_INSTRUCTIONS TO FOLLOW_
Look through the records below and copy each line that includes the word "camera".

_RECORD EXCERPTS_

————

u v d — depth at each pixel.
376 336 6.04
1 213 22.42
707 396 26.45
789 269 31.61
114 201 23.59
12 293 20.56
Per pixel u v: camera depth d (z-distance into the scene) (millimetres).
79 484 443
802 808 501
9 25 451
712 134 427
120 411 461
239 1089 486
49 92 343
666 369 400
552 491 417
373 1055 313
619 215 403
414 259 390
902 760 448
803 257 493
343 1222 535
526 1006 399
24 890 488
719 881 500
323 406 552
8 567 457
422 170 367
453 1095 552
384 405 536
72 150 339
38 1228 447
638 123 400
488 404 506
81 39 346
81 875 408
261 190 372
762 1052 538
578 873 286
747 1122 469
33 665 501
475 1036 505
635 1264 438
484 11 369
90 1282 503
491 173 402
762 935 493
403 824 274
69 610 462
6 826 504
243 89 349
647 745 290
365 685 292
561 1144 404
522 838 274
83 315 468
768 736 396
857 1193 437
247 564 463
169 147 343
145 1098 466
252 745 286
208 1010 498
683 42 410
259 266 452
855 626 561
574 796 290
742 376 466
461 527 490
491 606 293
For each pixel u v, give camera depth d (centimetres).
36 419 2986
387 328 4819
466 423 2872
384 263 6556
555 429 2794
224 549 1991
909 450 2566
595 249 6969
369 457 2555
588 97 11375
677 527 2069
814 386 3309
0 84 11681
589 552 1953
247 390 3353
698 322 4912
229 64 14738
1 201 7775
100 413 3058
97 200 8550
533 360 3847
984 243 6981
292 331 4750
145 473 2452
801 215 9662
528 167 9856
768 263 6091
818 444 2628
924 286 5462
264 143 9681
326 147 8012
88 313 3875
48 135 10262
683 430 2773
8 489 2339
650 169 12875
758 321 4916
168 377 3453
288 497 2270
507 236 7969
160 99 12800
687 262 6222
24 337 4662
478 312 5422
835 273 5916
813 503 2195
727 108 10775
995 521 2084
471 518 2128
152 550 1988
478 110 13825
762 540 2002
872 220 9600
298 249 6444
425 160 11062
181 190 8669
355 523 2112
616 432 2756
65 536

————

_SOLVED EXERCISE_
Per pixel u v: camera depth d (z-distance into the scene) (millimetres).
For each pixel u v, give camera depth d (centimetres).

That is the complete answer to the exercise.